2) Have I overshot my RPE thus far?
3) Simply an off day and I should have worked with what I had…
4) Am I doing the right program?
5) How do I improve my recovery levels?
Honestly when I have a bad day, I always default to #4 which explains why I am at my current level of development. I’m calling myself out as a program hopper!!
Tomorrow is day #2 of the week, and I’m hoping that I’m back on track. Have a great day guys!
1. Mailing it in is fine - just like having especially good days, you will have days it’s just not there. So you just dial it down and do the bare minimum. That is not the same as quitting entirely. That is only the right move when injured or sick, or the session will be so compromised it should be postponed until it can be completed properly.
2. Probably not, as it sounds like you suspect recovery.
3. You should have (if not hurt or sick). Sometimes that means taking 20lbs off the bar, or cutting sets, or heavily trimming accessories. I have had days where I did ultimately just squat & leave, but it’s because I had emptied myself on them and taken so long there was nothing left.
4. If you generally vibe with the layout and it overall keeps you interested to show up, it’s a good program. **** programs can make great lifters if they believe in what they are doing & train hard. The best program on paper will not work though, if the lifter just goes through the motions. You have to want to progress that way, because it will get hard at times in ways that will challenge your resolve.
5. Get enough protein, calories, water, salt, and quality sleep to prepare for the next session’s demands. Try to minimize stress, & find relaxation/coping methods to help offset all of the inevitable stress life offers.
Recovery capacity varies wildly, but the older you get and the more you have on your plate you can expect to impact things. These are the tradeoffs we make - you cannot ignore them, nor allow them to become excuses. You must find a way to plan your training in a way that allows you to progress at the speed of your available recovery.

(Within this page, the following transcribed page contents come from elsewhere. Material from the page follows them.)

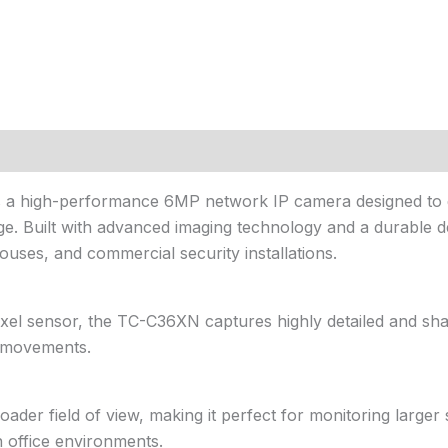
s a high-performance 6MP network IP camera designed to de
e. Built with advanced imaging technology and a durable des
houses, and commercial security installations.
el sensor, the TC-C36XN captures highly detailed and sha
nd movements.
ader field of view, making it perfect for monitoring larger 
 office environments.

Sometimes that means doing less in a session, or less days per week, or frequency of exposure to a stressor. Or spreading out a training week (microcycle) wider than 7 days. Like you have 4 different training days in a microcycle, and every time you train you do the next day in the rotation. Instead of marrying the squat to a particular day of the week, you do it as the first session after completing bench day, for example.
Other times, you just have to suck it up and give it a fair go as written for a while. Most of us are not extremes/snowflakes, and will fall somewhere on the bulk of the genetic bell curve in training response.